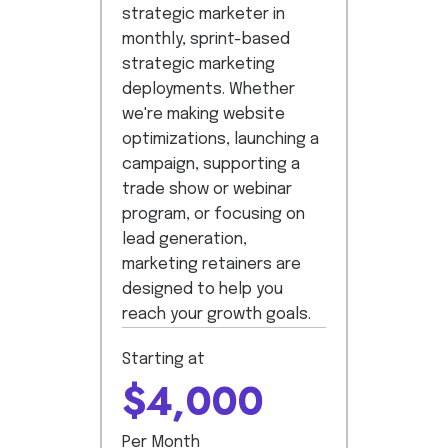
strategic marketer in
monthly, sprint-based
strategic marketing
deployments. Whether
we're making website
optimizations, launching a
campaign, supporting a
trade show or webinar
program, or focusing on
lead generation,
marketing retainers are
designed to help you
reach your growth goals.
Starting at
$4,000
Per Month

----

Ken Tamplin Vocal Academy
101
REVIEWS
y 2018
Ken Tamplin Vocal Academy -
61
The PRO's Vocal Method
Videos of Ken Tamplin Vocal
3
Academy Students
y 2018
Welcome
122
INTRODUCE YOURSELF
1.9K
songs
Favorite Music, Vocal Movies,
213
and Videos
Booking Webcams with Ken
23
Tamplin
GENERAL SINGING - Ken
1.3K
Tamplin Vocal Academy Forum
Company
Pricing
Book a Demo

----

**Task requirements**:
Work out the number of lines in the records containing the word "marketing". Write only that number.

**Result**:
2